Syria strikes kill 28 civilians in rebel area near Damascus
Regime air strikes killed 28 civilians in a rebel enclave near Damascus on Monday as Syria's seven-year-old conflict raged on several fronts with non-combatants paying a heavy price.
The region of Eastern Ghouta is home to an estimated 400,000 people living under a crippling government siege that has made food and medicine almost impossible to acquire.
The area has been designated as one of four de-escalation zones in Syria, but residents there have been facing escalating bombardment in recent weeks.
"Dozens of air strikes hit several areas in Eastern Ghouta," said Rami Abdel Rahman, head of the Britain-based Syrian Observatory for Human Rights monitor.
The deadliest raids on Monday hit a market in the town of Beit Sawa, killing 10 civilians including two children.
Another nine civilians, two of them children and one a local rescue worker, were killed in Arbin.
Nine more civilians died in strikes across the rest of the besieged region, and dozens more people were wounded, the Observatory said.
The barrage of bombardment came as the United Nations children's agency warned of the dire risks to children in the Middle East's war zones.
At least 83 children were killed in conflicts across the region in January -- including 59 in Syria alone.
And four Syrian children were among at least 16 refugees who froze to death in a snowstorm as they tried to flee to neighbouring Lebanon.
- Sobbing silently -
In Arbin on Monday, an AFP correspondent saw the lifeless bodies of young children laid out on the floor in the local hospital.
One of the dead was a member of a volunteer rescue force in the town, and a group of his colleagues could be seen crying over him.
Outside, a man sat sobbing silently atop a pile of rubble after having lost two of his family members in the raids.

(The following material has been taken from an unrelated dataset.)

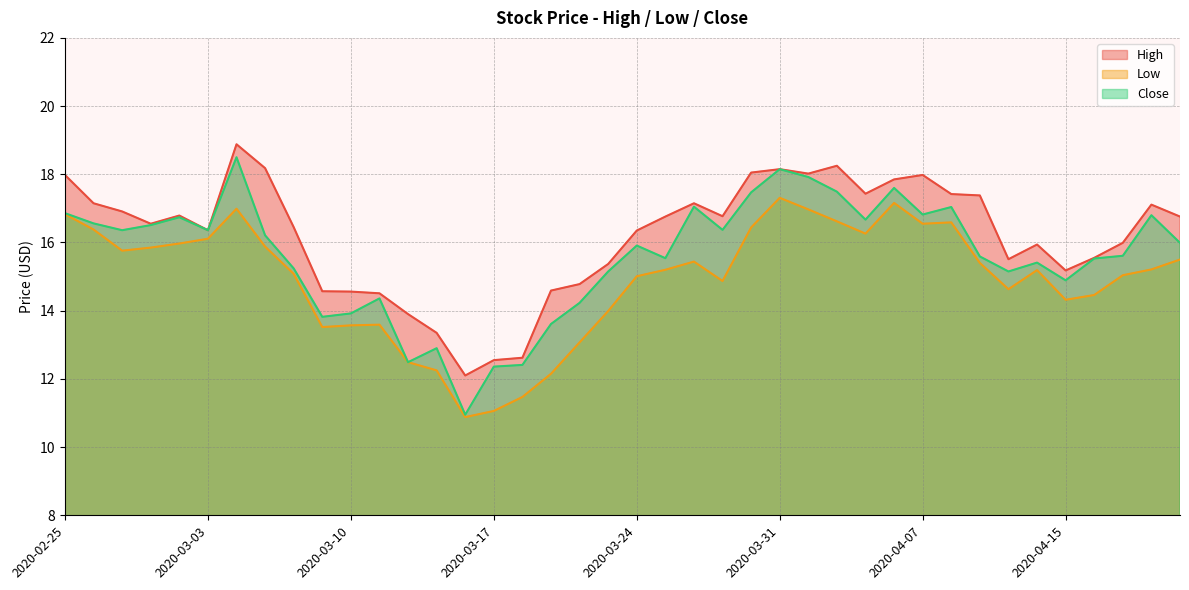

True or false: High has more than 1 points higher than both neighbors.

True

AFP correspondents reported that air strikes began at around 10:00 am (0800 GMT) on Monday, and airplanes could still be heard circling above in the afternoon.
In apparent retaliation, rockets and mortars rained down on government-controlled districts of Damascus, Syria's state news agency SANA reported.
One woman was killed and four people were wounded in mortar fire on the Bab Touma neighbourhood and the capital's Mariamite Cathedral, a Greek Orthodox church, a police source told the agency.
Another person was killed and nine people wounded in rocket fire on the regime-held part of Harasta district.
Syria's war has killed more than 340,000 people and displaced millions since it began in March 2011 with the brutal repression of anti-government protests.
- Chlorine accusations -
Eastern Ghouta is supposed to be one of four de-escalation zones agreed last year by rebel ally Turkey and government supporters Iran and Russia.
But violence has ramped up there in recent weeks, with at least 11 civilians killed in raids on the district on Friday.
This month alone, chlorine is suspected of having been used on two occasions in munitions launched by the regime on Eastern Ghouta, causing respiratory problems among civilians.
Accusations of toxic gas use have also come from Idlib, an opposition-controlled province in the country's northwest that also falls in a de-escalation zone.
Syrian troops have pressed a fierce offensive on Idlib for more than a month with air cover from Russian warplanes.
Nearly a dozen people were treated for breathing difficulties on Sunday after Syrian government raids on the town of Saraqeb, the Observatory said.
Mohammad Ghaleb Tannari, a doctor in a nearby town, said his hospital had treated 11 people.
"All the cases we received had symptoms consistent with inhaling the toxic gas chlorine, including exhaustion, difficulty breathing, and coughing," he told AFP.
The United Nations has found that Syria's government carried out chlorine gas attacks in 2014 and 2015 and also used sarin against a town in Idlib last year.
Syria's government has vehemently denied ever using chemical weapons.
Another 16 civilians were killed across southern parts of Idlib on Sunday, the Observatory said in an updated toll.